Ethiopia is the African country with the largest number of UNESCO world heritage sites; there are 9 sites and they range from religious sites to natural areas.
UNESCO World Heritage Sites include the Simien National Park, the Konso Cultural Landscape and the rock-hewn rock churches of Lalibela.
The Ethiopian territory is varied and includes extensive volcanic plateaus, the desert depression of Danakil, numerous lakes along the rift valley rift, rivers, waterfalls and thermal springs.
In the south of the country, the Omo Valley is a melting pot of tribes who live following ancestral traditions and rituals.
During the Trans-African, in the Omo Valley we will have the opportunity to meet the Mursi whose women use the incredible lip plates, the Hamer with their elaborate hairstyles, the Kara famous for body painting and the Dassanech who show off interesting body modifications.
Of all the aromas and exotic experiences of my stay in Ethiopia, it is incense that I miss the most.
Addis Ababa the capital of Ethiopia is a rapidly growing city that houses numerous churches and cathedrals and above all the National Museum, where the world’s oldest fossils of a hominid are found: Lucy, the finds were discovered in Ethiopia in 1974 and thinks they are 3.2 million years old.

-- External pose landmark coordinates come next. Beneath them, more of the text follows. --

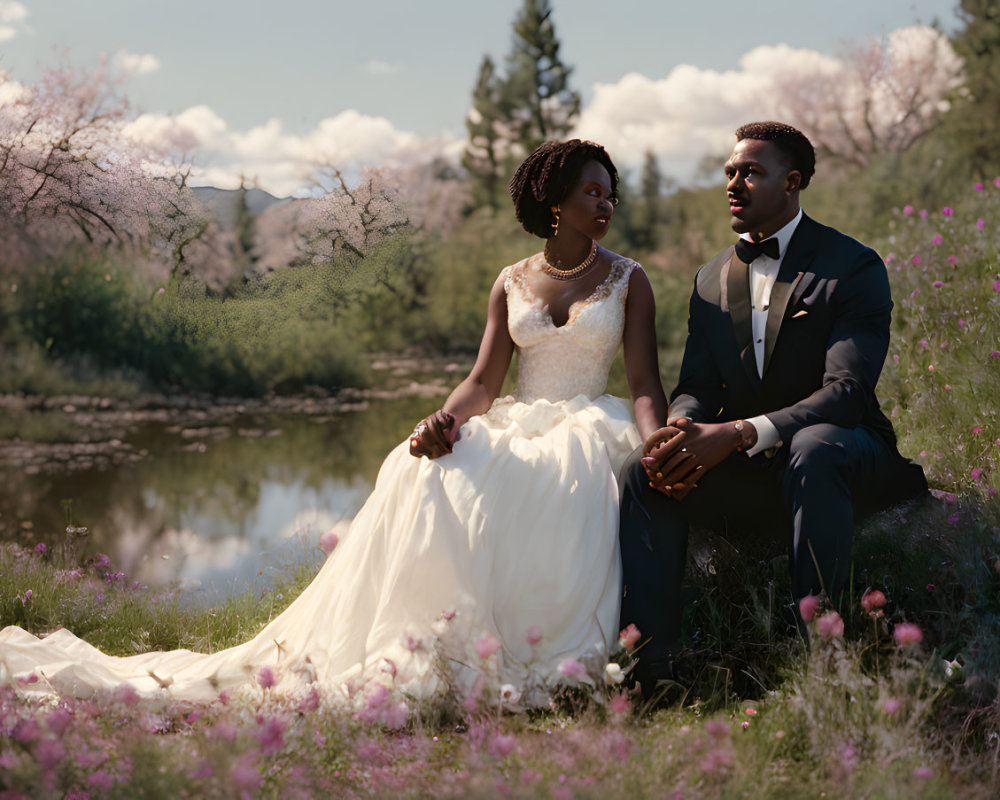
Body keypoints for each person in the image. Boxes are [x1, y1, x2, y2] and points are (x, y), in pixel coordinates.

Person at [0, 139, 668, 707]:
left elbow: (642, 384)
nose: (606, 205)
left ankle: (550, 660)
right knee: (422, 465)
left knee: (568, 481)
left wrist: (656, 439)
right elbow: (483, 383)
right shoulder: (510, 281)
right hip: (517, 418)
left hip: (587, 422)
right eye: (592, 192)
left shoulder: (629, 280)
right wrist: (441, 419)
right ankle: (438, 645)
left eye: (612, 195)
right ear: (556, 200)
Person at [617, 121, 927, 695]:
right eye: (730, 172)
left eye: (751, 172)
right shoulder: (710, 278)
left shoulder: (852, 265)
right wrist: (682, 424)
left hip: (845, 456)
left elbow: (847, 393)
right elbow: (696, 384)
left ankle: (826, 664)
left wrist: (737, 433)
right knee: (643, 469)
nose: (734, 183)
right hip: (758, 474)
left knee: (814, 445)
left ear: (793, 181)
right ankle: (651, 671)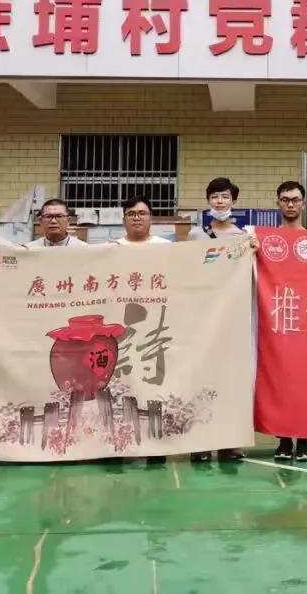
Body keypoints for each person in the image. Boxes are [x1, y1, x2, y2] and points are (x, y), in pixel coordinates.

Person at [187, 178, 249, 464]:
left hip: (233, 318)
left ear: (233, 201)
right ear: (208, 201)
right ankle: (201, 441)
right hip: (202, 318)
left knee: (230, 381)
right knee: (201, 378)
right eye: (214, 197)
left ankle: (229, 442)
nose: (220, 202)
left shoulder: (244, 237)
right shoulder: (195, 235)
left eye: (224, 197)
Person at [111, 195, 171, 466]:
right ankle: (121, 442)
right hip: (123, 329)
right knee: (123, 385)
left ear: (151, 217)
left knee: (154, 385)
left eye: (142, 213)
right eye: (131, 213)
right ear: (124, 218)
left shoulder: (166, 248)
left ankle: (156, 445)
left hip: (155, 327)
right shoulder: (111, 249)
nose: (137, 217)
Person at [273, 180, 307, 463]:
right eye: (285, 199)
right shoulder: (266, 240)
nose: (290, 204)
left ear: (303, 203)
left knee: (306, 383)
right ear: (278, 203)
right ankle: (284, 439)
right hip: (276, 322)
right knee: (280, 382)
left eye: (295, 199)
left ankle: (304, 441)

The rock-hewn churches of Lalibela are probably Ethiopia’s best known attraction, they were excavated during the reign of King Lalibela who wanted to recreate Jerusalem to avoid long and dangerous pilgrimages for his subjects.
The north of the country is also home to numerous ancient monasteries, churches and historical sites such as Gondar with its medieval castles.
During the trip we will not miss the opportunity to attend the traditional coffee preparation ceremony.